Tuesday nite I had a very real dream - it included a very dear friend of mine who had died in 1973.
Jim has been dead for 32 years now, yet here I am having a dream in which he was driving a semi tractor/trailer. In real life he never drove one. We conversed about something, but I cannot remember what was said. Other people seemed to be there too - but they were peripheral to the dream I think. Nothing special happened except that I think I jumped up in the cab and helped him move the truck somewhere. That would be natural since I am a professional driver in real life.

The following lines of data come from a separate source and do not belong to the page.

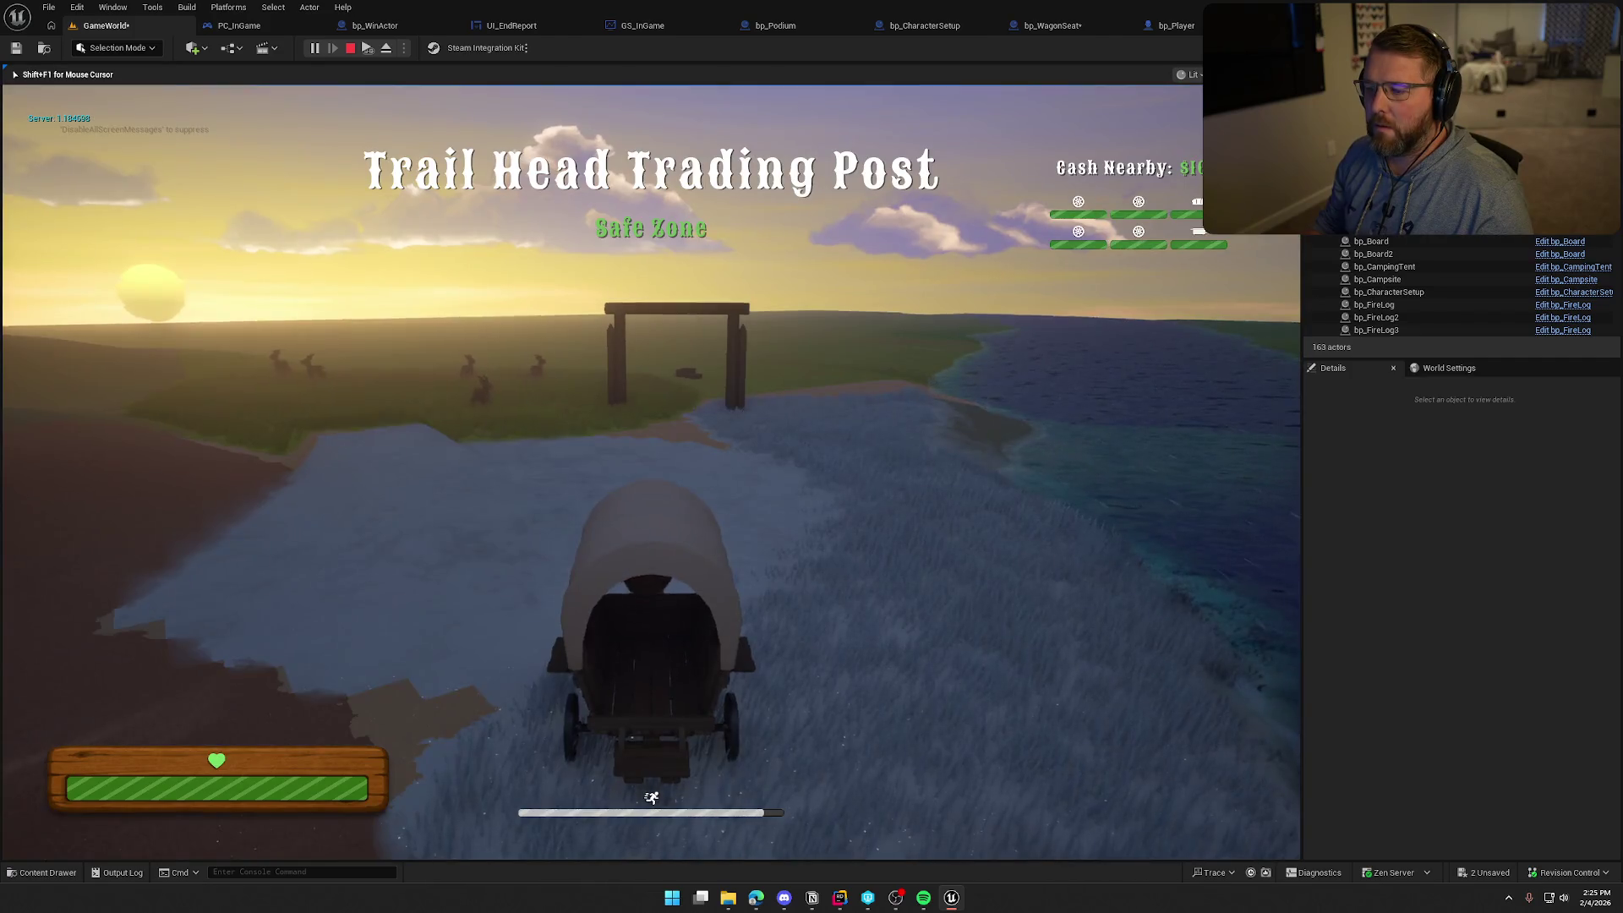
key(w)
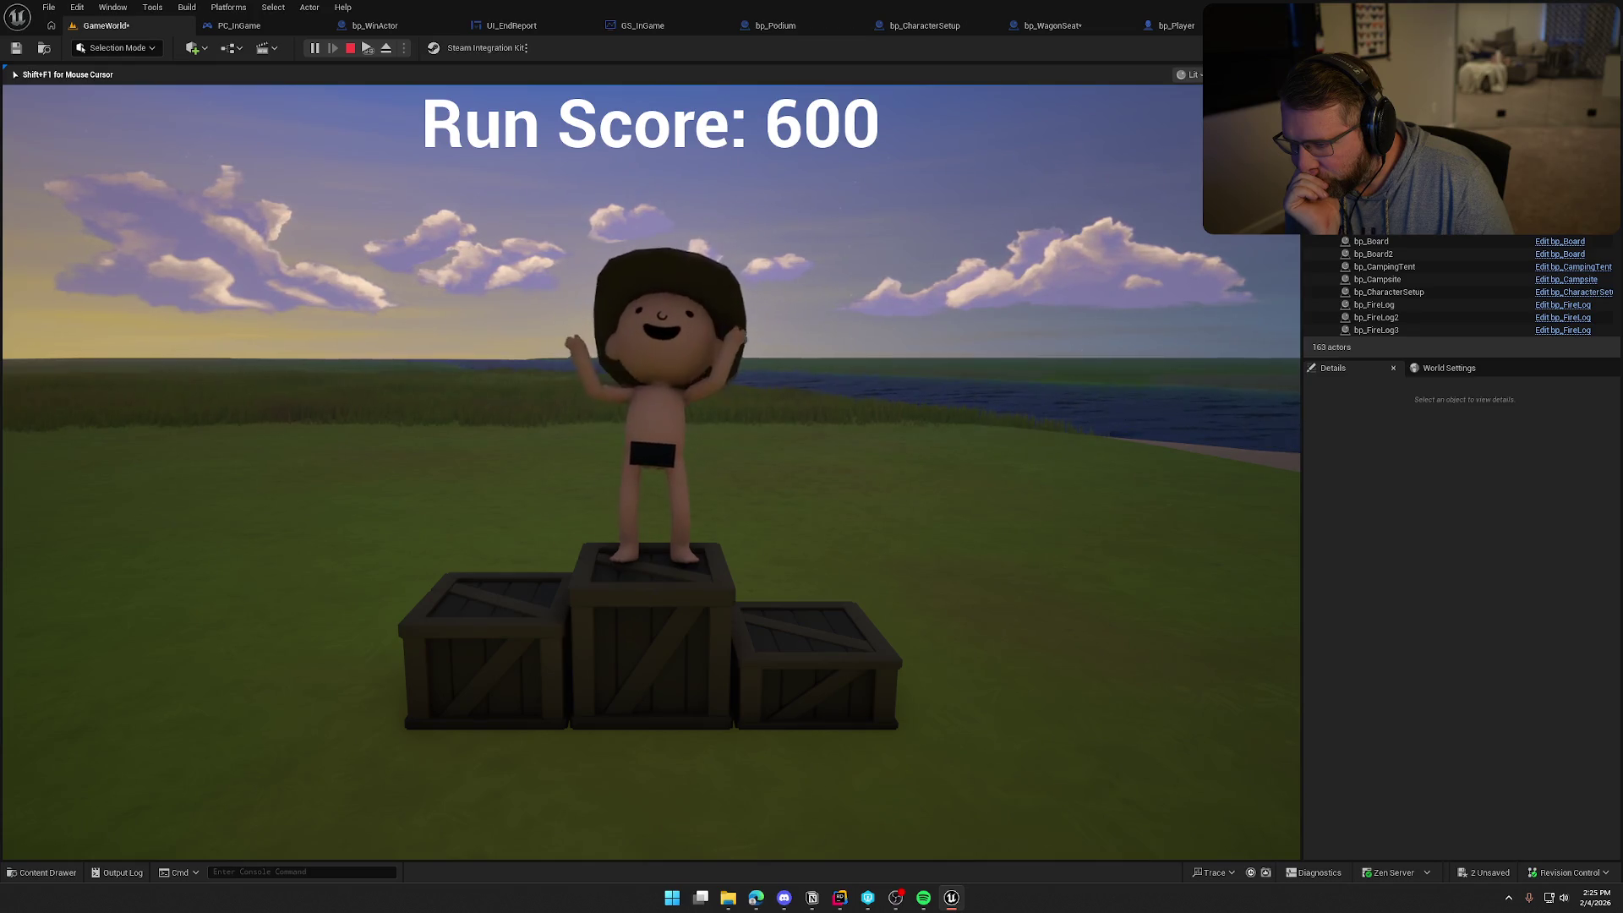
key(Escape)
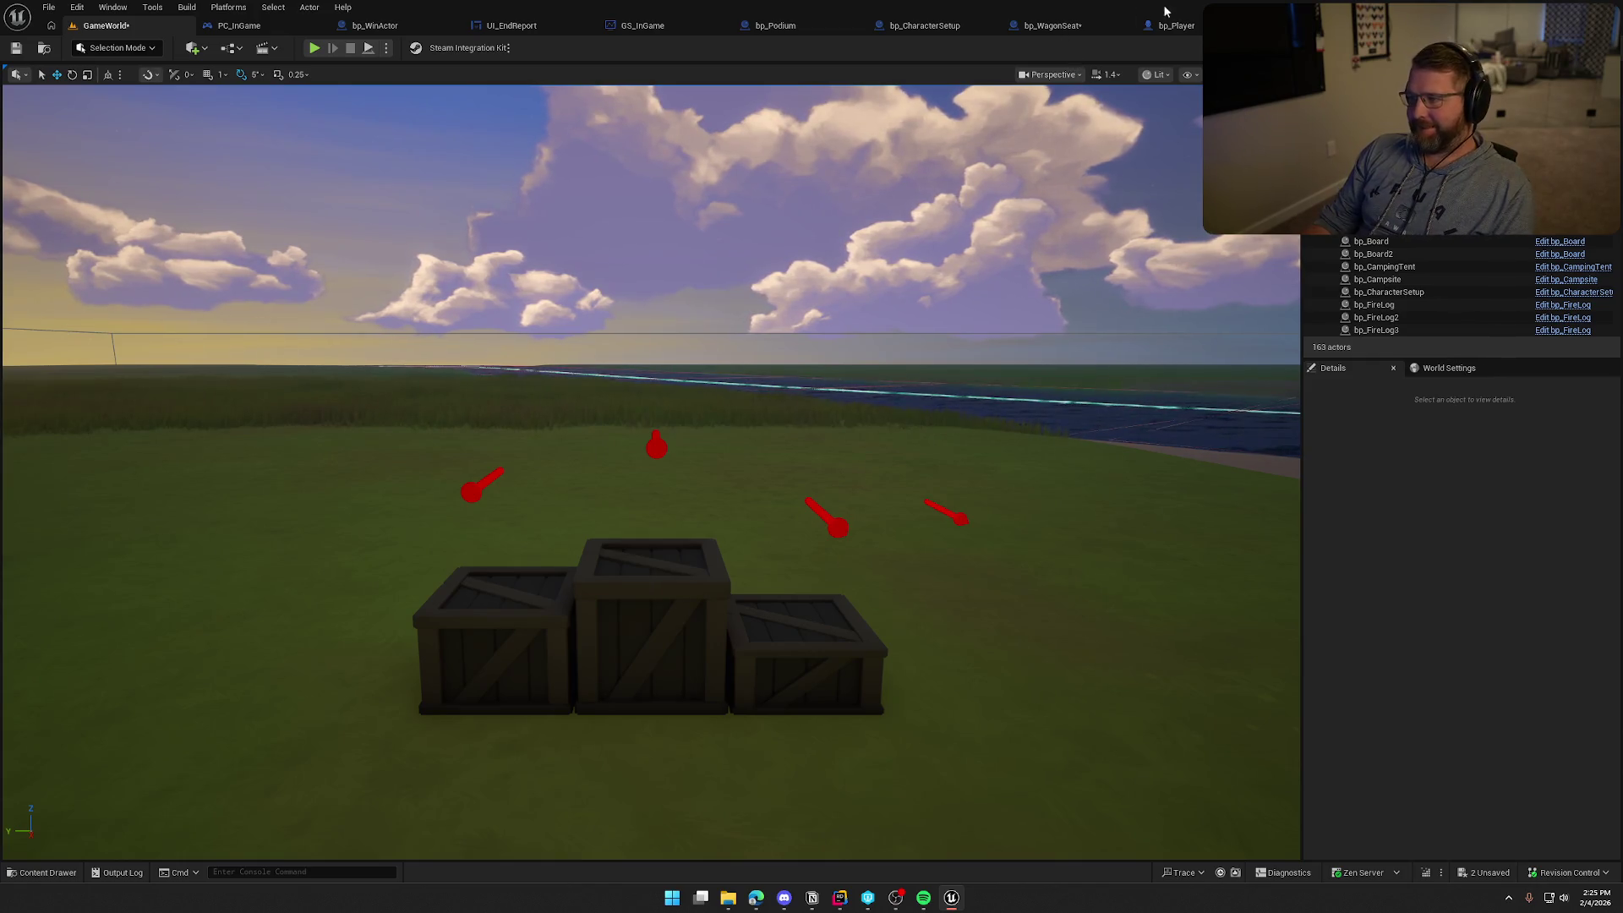
In bp_WinActor, marquee-select the upper Sequence/Branch node group for the crossing player
click(373, 28)
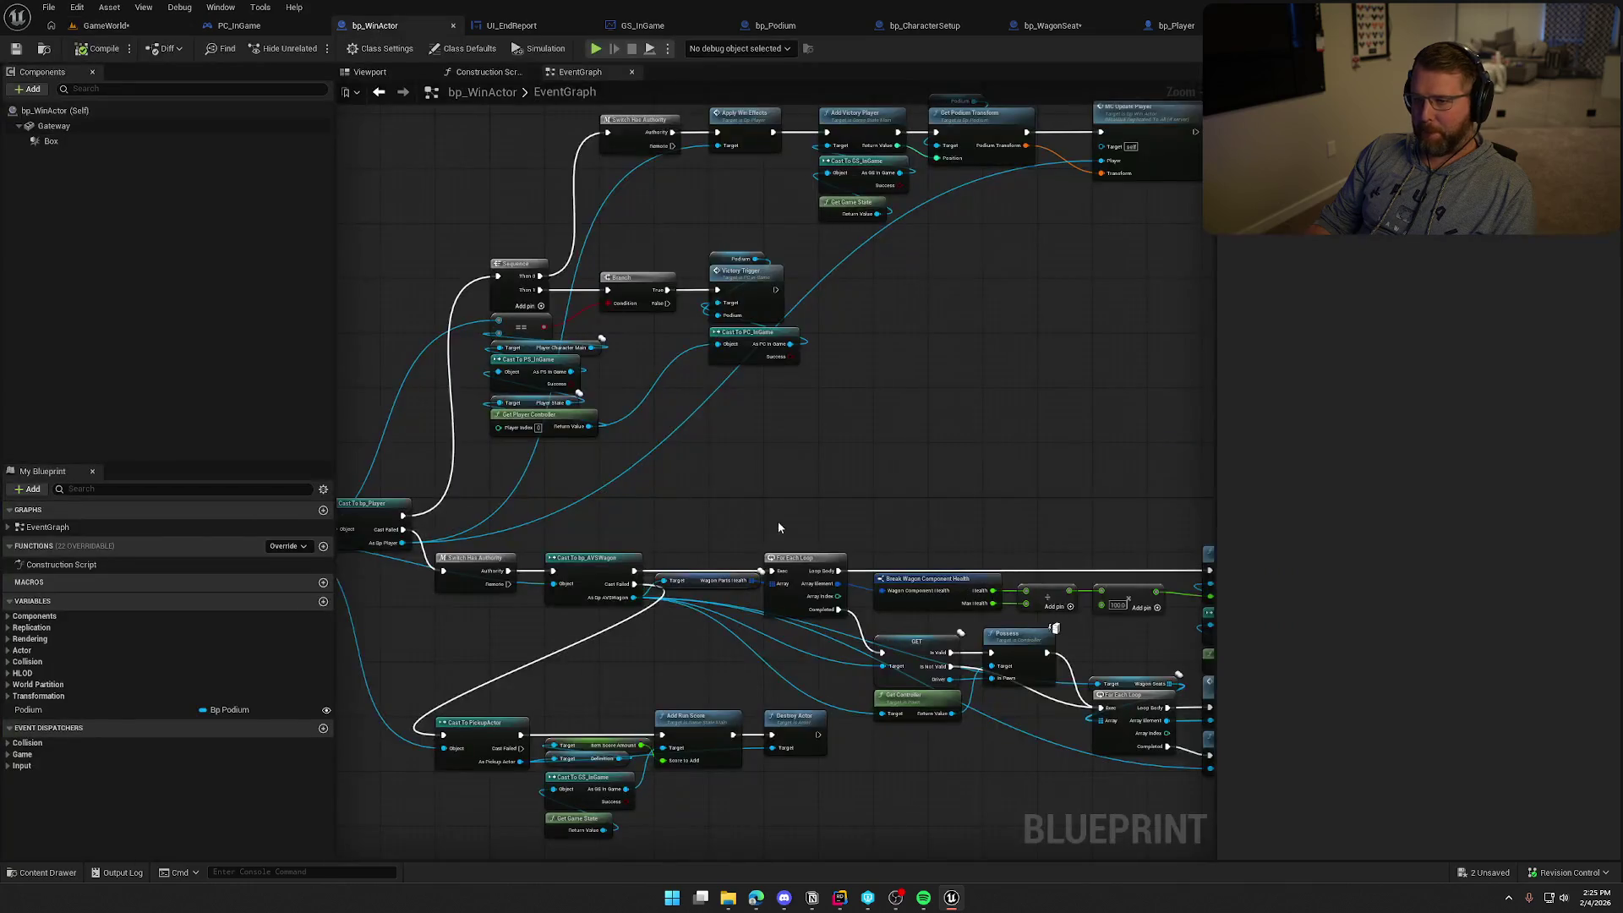
mouse_move(778, 520)
mouse_down()
mouse_move(906, 433)
mouse_move(829, 540)
mouse_move(647, 554)
mouse_move(703, 500)
mouse_move(743, 498)
mouse_move(857, 576)
mouse_up()
scroll(777, 512, up, 1)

Last time I saw Jim was at Yankee Stadium for the 1973 International Assembly. He was at Bethel and I was a just baptized pioneer. He was 19 and I was 18, and he had 'brought me into the Truth' as we said. He died a few months later from a fall from one of the Bethel buildings. I still miss him - I truly loved the guy. He was not very social - he never really fit in - he was not hip. I wasn't at the top of the social ladder myself, but he was more introverted than I was. His family was very 'theocratic' - he wanted to leave Bethel and they would not hear of it until he did his time. His end was never clear - I have spoken with a former Bethelite who knew him and was there on the night he died - He did not think it was just a fall, but suicide. No one knows I suppose for sure.
Anyway - here out of the blue I dream about this guy. It makes me homesick for the past friendship that we never got to share. I am sure we would have continued to be long time friends has he lived. Of course now that I have left the Lie he would prob be shunning me like all the rest.
Anyone with insight - why would my sub conjure up a person from that far back in my past. It just brings back emotional pain I thought I had left behind.